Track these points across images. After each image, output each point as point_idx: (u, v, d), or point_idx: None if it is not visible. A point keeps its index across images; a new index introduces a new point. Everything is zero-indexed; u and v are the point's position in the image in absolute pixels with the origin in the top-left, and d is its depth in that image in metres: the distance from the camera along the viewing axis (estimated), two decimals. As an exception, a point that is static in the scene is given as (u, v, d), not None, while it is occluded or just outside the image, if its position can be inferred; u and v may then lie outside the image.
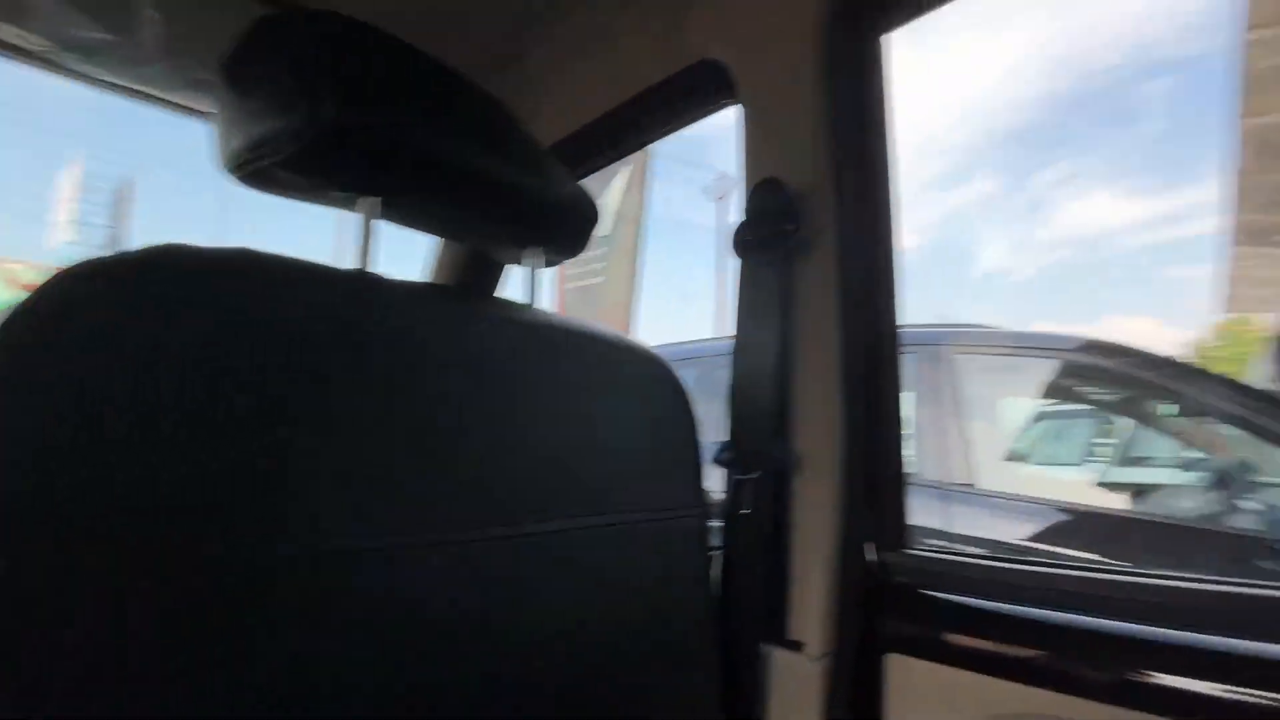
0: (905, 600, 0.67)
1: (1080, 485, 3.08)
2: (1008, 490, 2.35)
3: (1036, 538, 2.06)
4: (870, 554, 0.70)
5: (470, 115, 0.54)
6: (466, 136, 0.52)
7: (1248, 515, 2.08)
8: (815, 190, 0.71)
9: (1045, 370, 2.64)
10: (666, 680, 0.62)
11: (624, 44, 0.90)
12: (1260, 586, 0.53)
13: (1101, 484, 3.03)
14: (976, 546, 2.03)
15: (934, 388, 2.40)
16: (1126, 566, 0.56)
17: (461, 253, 1.12)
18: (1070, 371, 2.56)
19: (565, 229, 0.63)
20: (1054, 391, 2.88)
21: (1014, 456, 3.19)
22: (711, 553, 0.69)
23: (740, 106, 0.78)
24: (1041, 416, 3.62)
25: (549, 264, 0.65)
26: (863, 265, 0.71)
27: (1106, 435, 3.54)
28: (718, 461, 0.73)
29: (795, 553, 0.69)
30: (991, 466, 2.61)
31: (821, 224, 0.70)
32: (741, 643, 0.69)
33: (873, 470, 0.71)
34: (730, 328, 0.75)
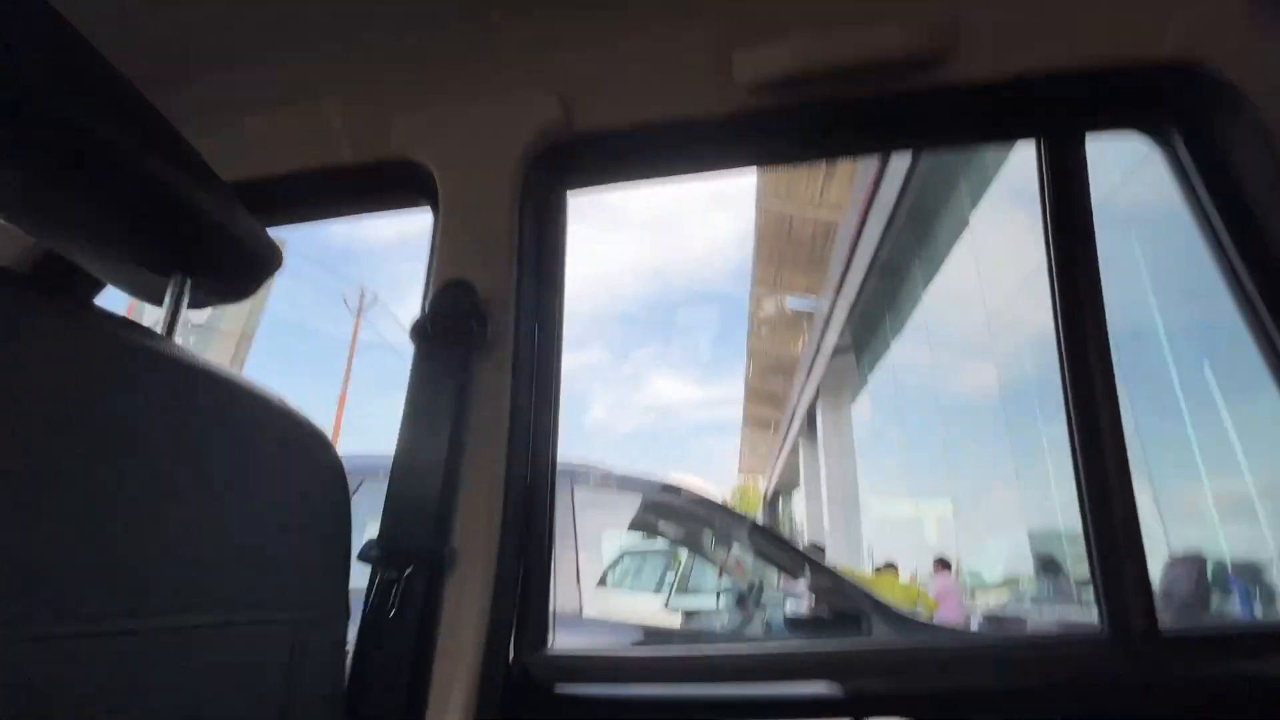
0: (543, 697, 0.68)
1: (654, 609, 3.59)
2: (601, 617, 2.61)
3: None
4: (511, 656, 0.71)
5: (119, 102, 0.44)
6: (109, 119, 0.43)
7: (758, 623, 2.75)
8: (503, 298, 0.77)
9: (634, 506, 3.13)
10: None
11: (332, 115, 0.86)
12: (788, 643, 0.72)
13: (668, 607, 3.62)
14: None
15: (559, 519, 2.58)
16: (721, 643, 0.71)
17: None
18: (651, 508, 3.10)
19: (228, 263, 0.54)
20: (640, 525, 3.41)
21: (606, 585, 3.59)
22: (350, 653, 0.59)
23: (440, 210, 0.82)
24: (627, 552, 4.18)
25: (198, 304, 0.54)
26: (535, 377, 0.79)
27: (673, 567, 4.28)
28: (364, 558, 0.65)
29: (439, 654, 0.64)
30: (592, 593, 2.87)
31: (504, 331, 0.76)
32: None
33: (525, 574, 0.74)
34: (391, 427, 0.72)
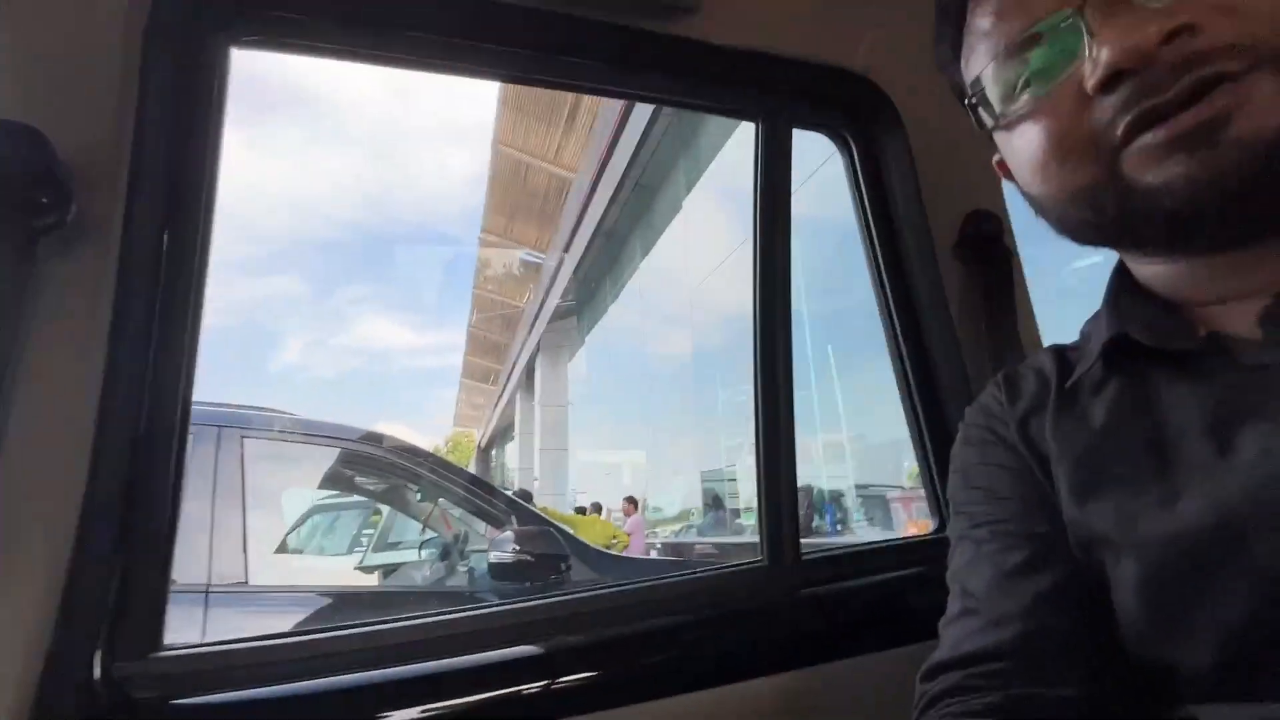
0: (150, 715, 0.51)
1: (345, 570, 3.28)
2: (278, 584, 2.26)
3: (305, 624, 2.03)
4: (97, 669, 0.51)
5: None
6: None
7: (462, 576, 2.70)
8: (107, 165, 0.53)
9: (328, 459, 2.76)
10: None
11: None
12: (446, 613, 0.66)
13: (360, 568, 3.34)
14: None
15: (218, 475, 2.13)
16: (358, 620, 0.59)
17: None
18: (348, 460, 2.77)
19: None
20: (333, 480, 3.03)
21: (288, 548, 3.15)
22: None
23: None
24: (315, 510, 3.73)
25: None
26: (162, 287, 0.57)
27: (370, 524, 3.95)
28: None
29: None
30: (268, 560, 2.47)
31: (103, 215, 0.53)
32: None
33: (126, 561, 0.54)
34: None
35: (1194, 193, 0.35)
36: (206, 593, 1.98)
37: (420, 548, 3.62)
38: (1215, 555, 0.34)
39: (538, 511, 2.82)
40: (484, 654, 0.62)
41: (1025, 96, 0.40)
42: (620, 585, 0.74)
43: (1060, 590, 0.41)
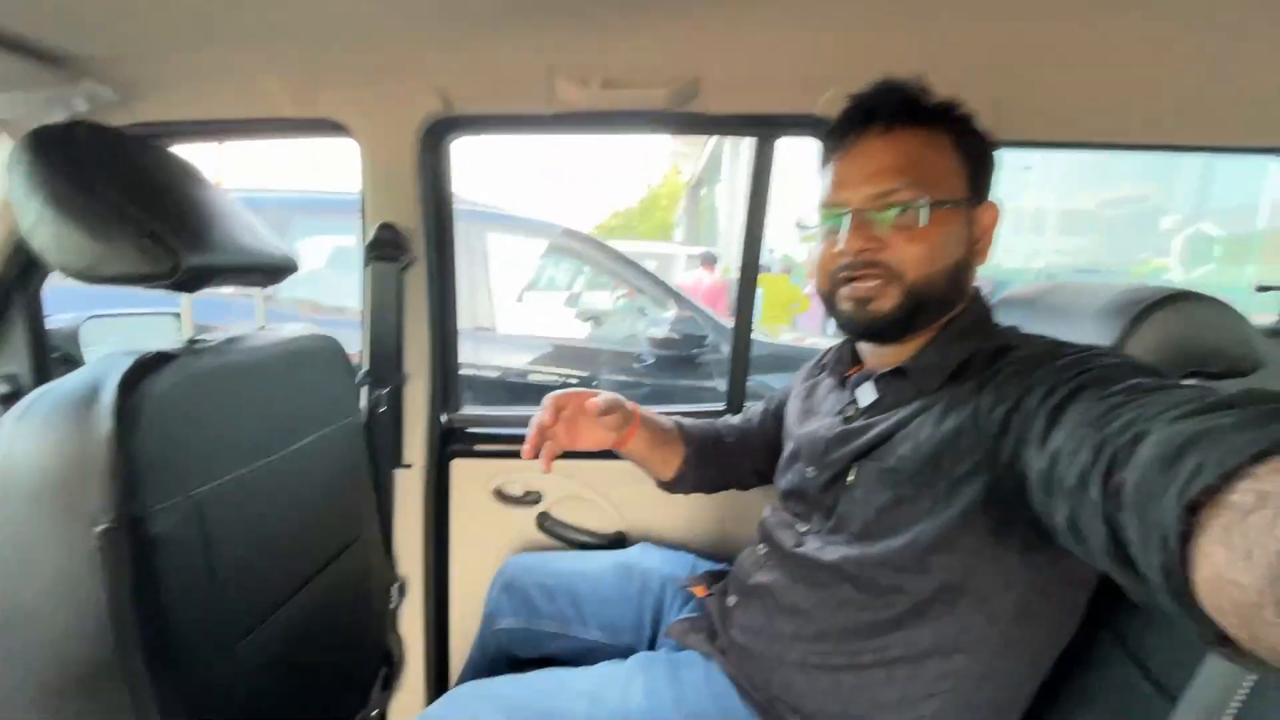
0: (459, 435, 1.44)
1: (564, 313, 4.50)
2: (515, 333, 3.46)
3: (534, 362, 3.20)
4: (444, 418, 1.44)
5: None
6: None
7: (638, 339, 3.69)
8: (415, 231, 1.27)
9: (540, 246, 3.75)
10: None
11: (256, 77, 1.18)
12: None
13: (577, 306, 4.54)
14: (495, 371, 3.06)
15: (470, 255, 3.19)
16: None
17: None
18: (554, 248, 3.74)
19: None
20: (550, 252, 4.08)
21: (527, 288, 4.43)
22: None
23: (365, 169, 1.24)
24: (544, 264, 4.91)
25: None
26: (441, 276, 1.34)
27: (582, 274, 5.10)
28: (360, 383, 1.30)
29: (407, 421, 1.35)
30: (508, 311, 3.68)
31: (417, 253, 1.29)
32: (380, 467, 1.34)
33: (444, 376, 1.42)
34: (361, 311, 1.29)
35: (853, 323, 0.82)
36: (473, 333, 3.20)
37: (617, 298, 4.72)
38: (790, 455, 0.96)
39: (690, 300, 3.55)
40: None
41: (821, 228, 0.81)
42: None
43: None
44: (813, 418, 0.94)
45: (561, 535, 1.43)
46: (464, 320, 3.01)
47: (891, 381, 0.81)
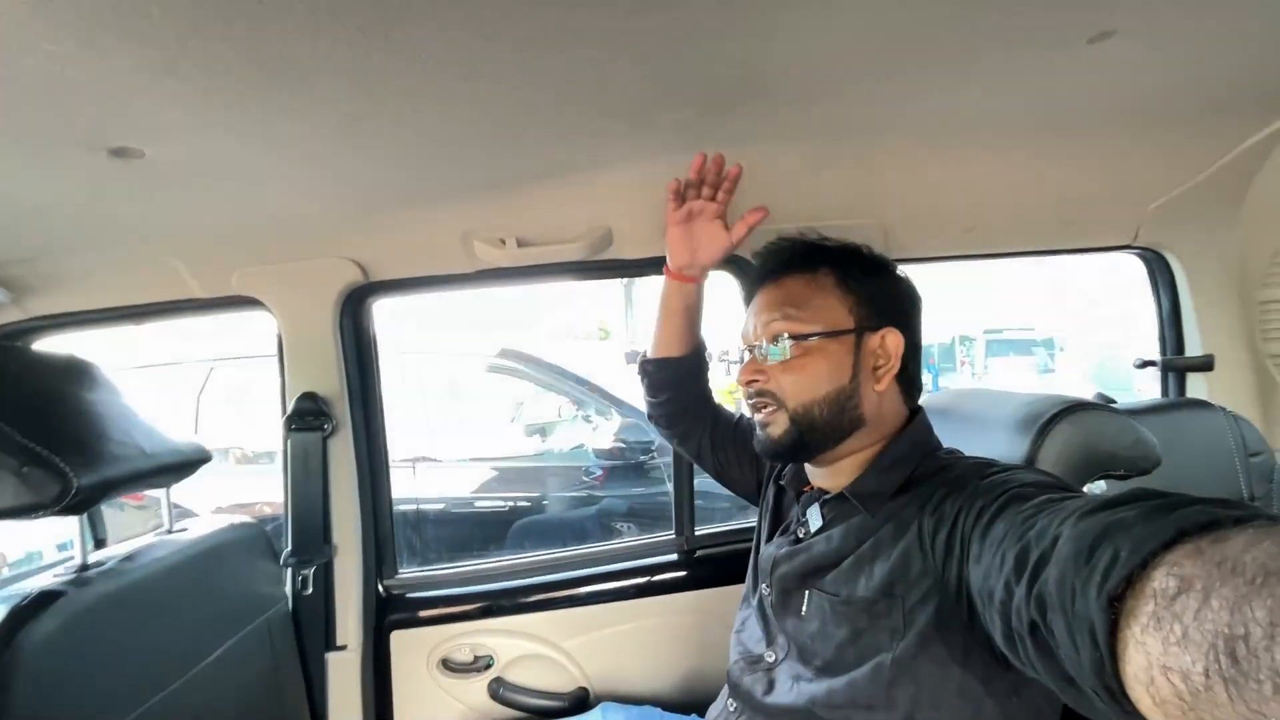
0: (399, 603, 1.34)
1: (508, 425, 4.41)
2: (458, 457, 3.36)
3: (479, 489, 3.09)
4: (380, 587, 1.34)
5: None
6: None
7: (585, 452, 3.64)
8: (338, 397, 1.24)
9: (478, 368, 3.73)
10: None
11: (162, 263, 1.16)
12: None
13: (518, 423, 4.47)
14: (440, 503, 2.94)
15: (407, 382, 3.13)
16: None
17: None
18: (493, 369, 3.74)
19: None
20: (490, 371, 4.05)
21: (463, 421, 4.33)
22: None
23: (282, 340, 1.22)
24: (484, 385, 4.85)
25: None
26: (370, 440, 1.30)
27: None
28: (284, 564, 1.21)
29: (338, 598, 1.25)
30: (445, 437, 3.59)
31: (342, 420, 1.25)
32: (309, 653, 1.22)
33: (378, 544, 1.34)
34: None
35: (761, 447, 0.86)
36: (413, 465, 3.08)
37: (559, 411, 4.67)
38: (752, 568, 0.94)
39: (633, 406, 3.56)
40: (544, 575, 1.38)
41: (733, 363, 0.91)
42: (583, 547, 1.45)
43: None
44: (774, 535, 0.94)
45: (517, 703, 1.32)
46: (404, 451, 2.90)
47: (836, 506, 0.82)
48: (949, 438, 0.84)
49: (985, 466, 0.71)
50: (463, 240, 1.19)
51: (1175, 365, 1.41)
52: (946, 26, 0.73)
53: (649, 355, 1.12)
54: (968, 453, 0.81)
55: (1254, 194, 1.24)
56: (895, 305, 0.84)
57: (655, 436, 3.26)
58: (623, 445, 3.24)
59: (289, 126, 0.78)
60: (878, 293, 0.83)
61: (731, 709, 0.87)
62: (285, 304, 1.21)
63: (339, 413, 1.24)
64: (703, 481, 1.41)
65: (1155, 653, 0.34)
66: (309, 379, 1.23)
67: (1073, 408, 0.83)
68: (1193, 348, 1.38)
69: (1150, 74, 0.91)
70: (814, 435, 0.79)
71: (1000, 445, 0.87)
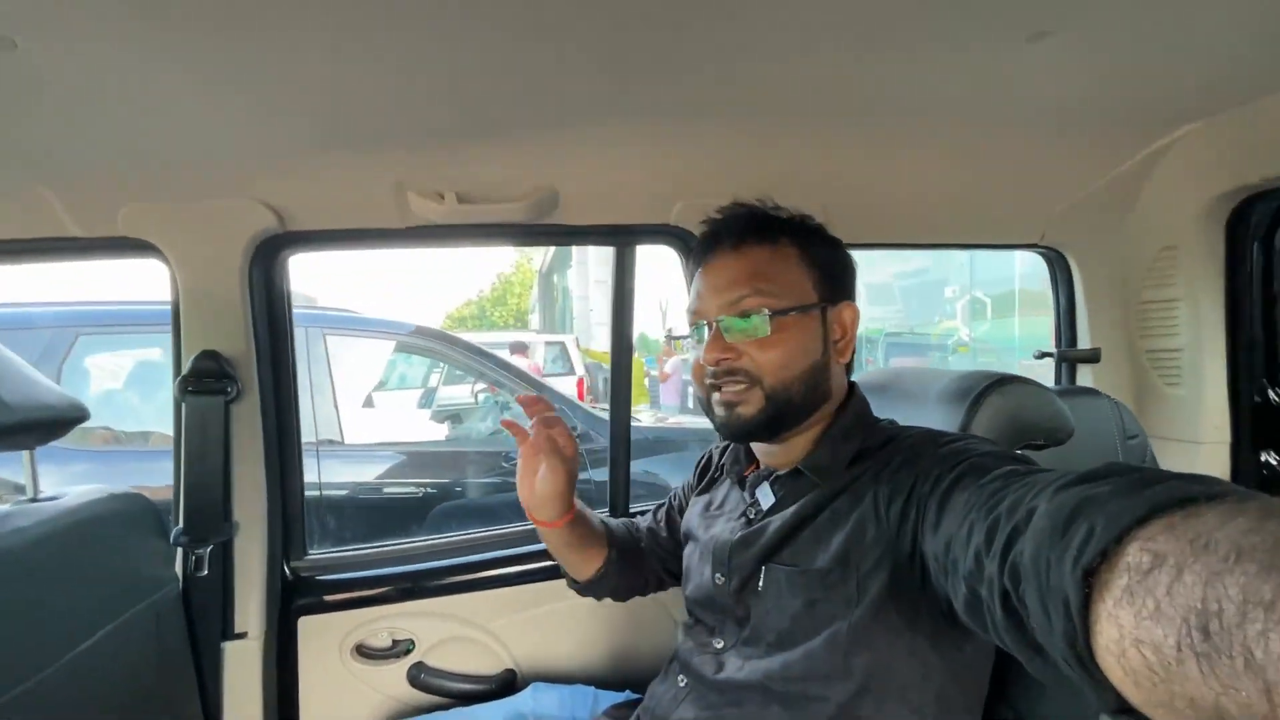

Exercise objective:
Write every line above again exactly, but leave the pictures out.

Response to this exercise:
Track these points across images. After each image, output each point as point_idx: (u, v, d), or point_idx: None if it is not visible. A point keeps its index across images; a new index introduces a new point. Everything is zero-indexed; u and v are the point's position in the image in absolute pixels with the origin in the top-left, and d is its depth in that image in metres: the distance from the camera along the viewing axis (estimated), two decimals. As an exception, a point that is static in the scene is given as (u, v, d), not None, while it is occluded or just outside the image, if its position can be inferred; u and v may then lie outside the image.
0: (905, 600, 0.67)
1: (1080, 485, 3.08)
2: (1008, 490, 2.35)
3: (1036, 538, 2.06)
4: (870, 554, 0.70)
5: (470, 115, 0.54)
6: (466, 136, 0.52)
7: (1248, 515, 2.08)
8: (815, 190, 0.71)
9: (1045, 370, 2.64)
10: (666, 680, 0.62)
11: (624, 44, 0.90)
12: (1260, 586, 0.53)
13: (1101, 484, 3.03)
14: (976, 546, 2.03)
15: (934, 388, 2.40)
16: (1126, 566, 0.56)
17: (461, 253, 1.12)
18: (1070, 371, 2.56)
19: (565, 229, 0.63)
20: (1054, 391, 2.88)
21: (1014, 456, 3.19)
22: (711, 553, 0.69)
23: (740, 106, 0.78)
24: (1041, 416, 3.62)
25: (549, 264, 0.65)
26: (863, 265, 0.71)
27: (1106, 435, 3.54)
28: (718, 461, 0.73)
29: (795, 553, 0.69)
30: (991, 466, 2.61)
31: (821, 224, 0.70)
32: (741, 643, 0.69)
33: (873, 470, 0.71)
34: (730, 328, 0.75)
0: (543, 697, 0.68)
1: (654, 609, 3.59)
2: (601, 617, 2.61)
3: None
4: (511, 656, 0.71)
5: (119, 102, 0.44)
6: (109, 119, 0.43)
7: (758, 623, 2.75)
8: (503, 298, 0.77)
9: (634, 506, 3.13)
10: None
11: (332, 115, 0.86)
12: (788, 643, 0.72)
13: (668, 607, 3.62)
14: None
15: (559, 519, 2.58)
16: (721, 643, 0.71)
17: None
18: (651, 508, 3.10)
19: (228, 263, 0.54)
20: (640, 525, 3.41)
21: (606, 585, 3.59)
22: (350, 653, 0.59)
23: (440, 210, 0.82)
24: (627, 552, 4.18)
25: (198, 304, 0.54)
26: (535, 377, 0.79)
27: (673, 567, 4.28)
28: (364, 558, 0.65)
29: (439, 654, 0.64)
30: (592, 593, 2.87)
31: (504, 331, 0.76)
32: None
33: (525, 574, 0.74)
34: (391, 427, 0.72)
0: (150, 715, 0.51)
1: (345, 570, 3.28)
2: (278, 584, 2.26)
3: (305, 624, 2.03)
4: (97, 669, 0.51)
5: None
6: None
7: (462, 576, 2.70)
8: (107, 165, 0.53)
9: (328, 459, 2.76)
10: None
11: None
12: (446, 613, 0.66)
13: (360, 568, 3.34)
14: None
15: (218, 475, 2.13)
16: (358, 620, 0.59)
17: None
18: (348, 460, 2.77)
19: None
20: (333, 480, 3.03)
21: (288, 548, 3.15)
22: None
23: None
24: (315, 510, 3.73)
25: None
26: (162, 287, 0.57)
27: (370, 524, 3.95)
28: None
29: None
30: (268, 560, 2.47)
31: (103, 215, 0.53)
32: None
33: (126, 561, 0.54)
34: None
35: (1194, 193, 0.35)
36: (206, 593, 1.98)
37: (420, 548, 3.62)
38: (1215, 555, 0.34)
39: (538, 511, 2.82)
40: (484, 654, 0.62)
41: (1025, 96, 0.40)
42: (620, 585, 0.74)
43: (1060, 590, 0.41)
0: (459, 435, 1.44)
1: (564, 313, 4.50)
2: (515, 333, 3.46)
3: (534, 362, 3.20)
4: (444, 418, 1.44)
5: None
6: None
7: (638, 339, 3.69)
8: (415, 231, 1.27)
9: (540, 246, 3.75)
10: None
11: (256, 77, 1.18)
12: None
13: (577, 306, 4.54)
14: (495, 371, 3.06)
15: (470, 255, 3.19)
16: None
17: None
18: (554, 248, 3.74)
19: None
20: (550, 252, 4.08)
21: (527, 288, 4.43)
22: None
23: (365, 169, 1.24)
24: (544, 264, 4.91)
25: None
26: (441, 276, 1.34)
27: (582, 274, 5.10)
28: (360, 383, 1.30)
29: (407, 421, 1.35)
30: (508, 311, 3.68)
31: (417, 253, 1.29)
32: (380, 467, 1.34)
33: (444, 376, 1.42)
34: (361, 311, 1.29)
35: (853, 323, 0.82)
36: (473, 333, 3.20)
37: (617, 298, 4.72)
38: (790, 455, 0.96)
39: (690, 300, 3.55)
40: None
41: (821, 228, 0.81)
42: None
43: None
44: (813, 418, 0.94)
45: (561, 535, 1.43)
46: (464, 320, 3.01)
47: (891, 381, 0.81)
0: (399, 603, 1.34)
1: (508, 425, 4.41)
2: (458, 457, 3.36)
3: (479, 489, 3.09)
4: (380, 587, 1.34)
5: None
6: None
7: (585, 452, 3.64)
8: (338, 397, 1.24)
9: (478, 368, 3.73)
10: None
11: (162, 263, 1.16)
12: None
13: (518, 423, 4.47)
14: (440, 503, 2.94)
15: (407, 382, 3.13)
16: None
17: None
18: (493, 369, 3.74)
19: None
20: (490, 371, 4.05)
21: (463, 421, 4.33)
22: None
23: (282, 340, 1.22)
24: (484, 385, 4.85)
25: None
26: (370, 440, 1.30)
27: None
28: (284, 564, 1.21)
29: (338, 598, 1.25)
30: (445, 437, 3.59)
31: (342, 420, 1.25)
32: (309, 653, 1.22)
33: (378, 544, 1.34)
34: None
35: (761, 447, 0.86)
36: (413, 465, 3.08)
37: (559, 411, 4.67)
38: (752, 568, 0.94)
39: (633, 406, 3.56)
40: (544, 575, 1.38)
41: (733, 363, 0.91)
42: (583, 547, 1.45)
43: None
44: (774, 535, 0.94)
45: (517, 703, 1.32)
46: (404, 451, 2.90)
47: (836, 506, 0.82)
48: (949, 438, 0.84)
49: (985, 466, 0.71)
50: (463, 240, 1.19)
51: (1175, 365, 1.41)
52: (946, 26, 0.73)
53: (649, 355, 1.12)
54: (968, 453, 0.81)
55: (1254, 194, 1.24)
56: (895, 305, 0.84)
57: (655, 436, 3.26)
58: (623, 445, 3.24)
59: (289, 126, 0.78)
60: (878, 293, 0.83)
61: (731, 709, 0.87)
62: (285, 304, 1.21)
63: (339, 413, 1.24)
64: (703, 481, 1.41)
65: (1155, 653, 0.34)
66: (309, 379, 1.23)
67: (1073, 408, 0.83)
68: (1193, 348, 1.38)
69: (1150, 74, 0.91)
70: (814, 435, 0.79)
71: (1000, 445, 0.87)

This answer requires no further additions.